• Selected excerpt:
## BEGIN

You are viewing a plain text version of this content. The canonical link for it is here.
Posted to user@flink.apache.org by Peter Schrott <pe...@bluerootlabs.io> on 2022/08/18 14:45:04 UTC

Overwriting watermarks in DataStream

Hi there,

While still struggling with events and watermarks out of order after sorting with a buffer process function (compare [1]) I tired to solve the issue by assigning a new watermark after the mentioned sorting function.

The Flink docs [2] are not very certain about the impact of assigning additional watermarks downstream: "If the original stream had timestamps and/or watermarks already, the timestamp assigner overwrites them.” 

Does it overwrite the watermark from the point in the stream where its assigned or entirely also upstream?

Thanks in advance
Peter

[1] https://lists.apache.org/thread/wwvpg2qk5v3lb5pxhn4hhkt0xkygg9f3
[2] https://nightlies.apache.org/flink/flink-docs-release-1.13/docs/dev/datastream/event-time/generating_watermarks/#using-watermark-strategies


Re: Overwriting watermarks in DataStream

Posted by Peter Schrott <pe...@bluerootlabs.io>.
Hi David,

Thanks a lot for clarification.

Best, Peter


> On 21. Aug 2022, at 18:36, David Anderson <da...@apache.org> wrote:
> 
> If you have two watermark strategies in your job, the downstream TimestampsAndWatermarksOperator will absorb incoming watermarks and not forward them downstream, but it will have no effect upstream.

## END

• Stored records:
## BEGIN

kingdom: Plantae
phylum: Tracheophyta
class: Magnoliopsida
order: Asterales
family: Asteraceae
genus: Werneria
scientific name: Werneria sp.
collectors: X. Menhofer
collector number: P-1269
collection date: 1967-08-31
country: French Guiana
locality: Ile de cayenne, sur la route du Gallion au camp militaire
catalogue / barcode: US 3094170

## END
## BEGIN

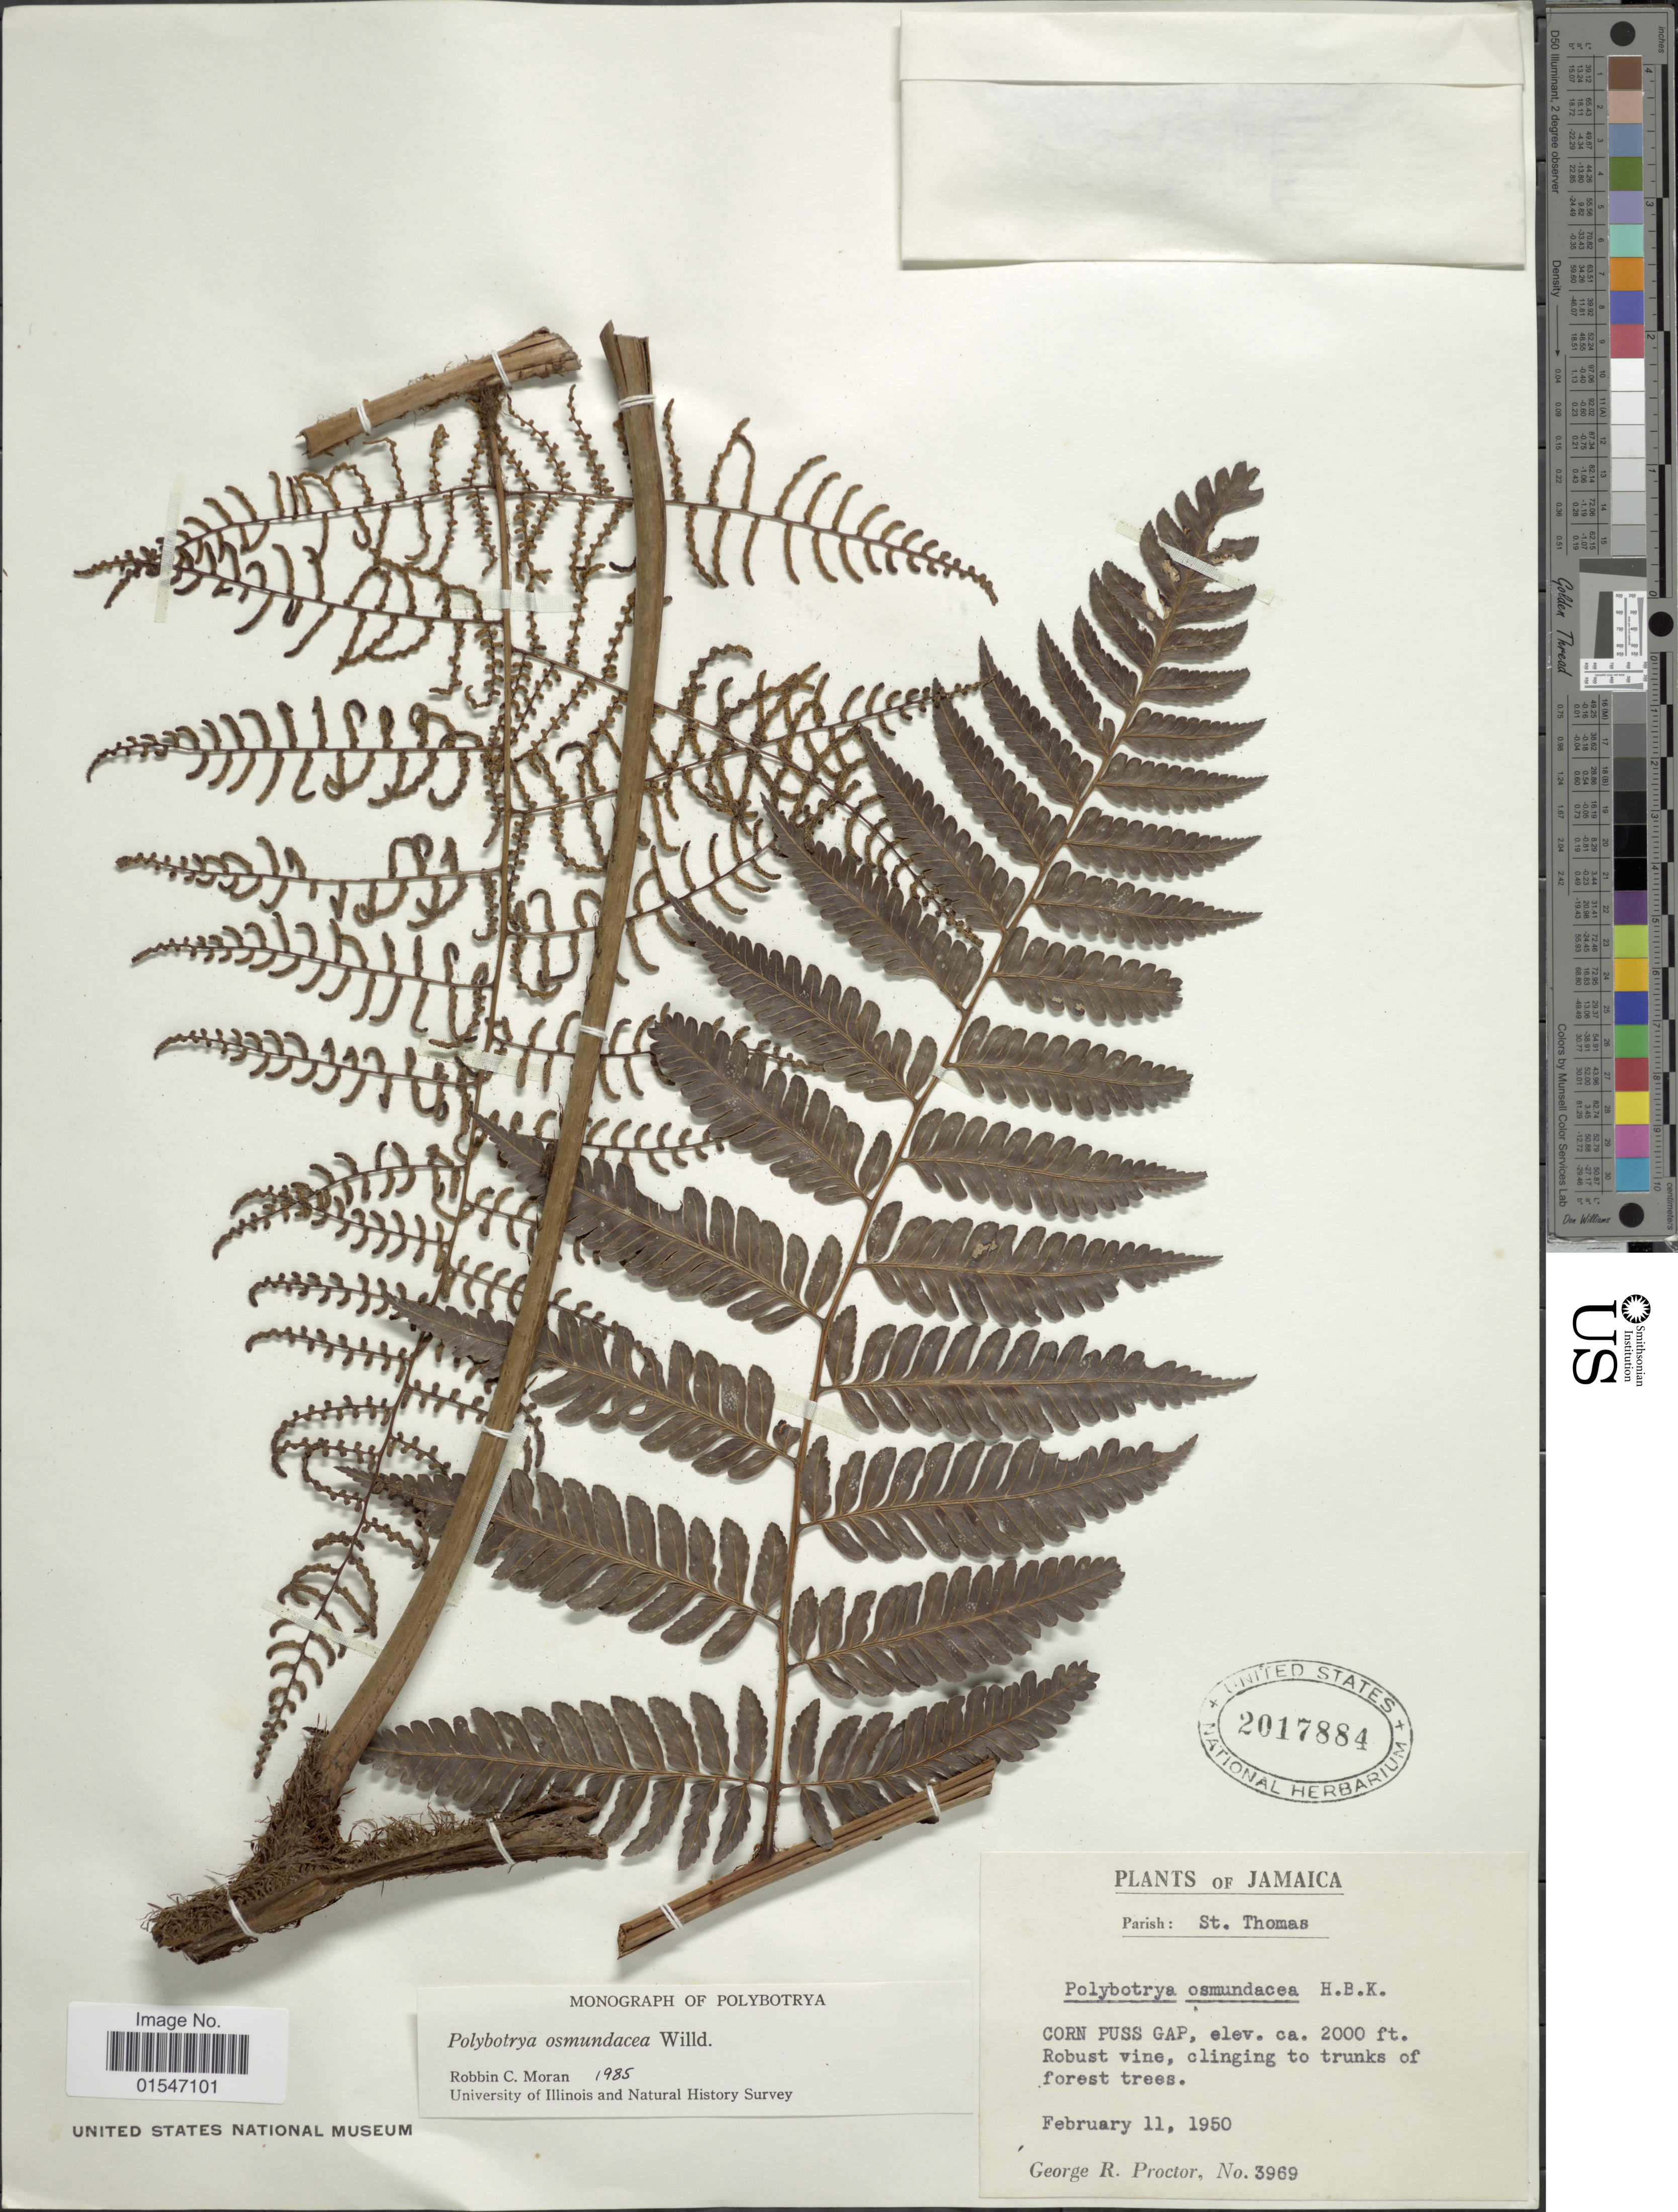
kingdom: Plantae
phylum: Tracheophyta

## END

• Exercise directions:
Answer these questions from the mailing-list thread on overwriting watermarks:
1. After which function did Peter try assigning a new watermark?
2. According to the Flink docs quoted in the thread, what does the timestamp assigner do if the original stream already had timestamps or watermarks?
3. According to David Anderson, what does the downstream TimestampsAndWatermarksOperator do with incoming watermarks, and what effect does it have upstream?

• Exercise answer:
1. After the sorting function, a buffer process function.
2. It overwrites them.
3. It absorbs incoming watermarks and does not forward them downstream, and it has no effect upstream.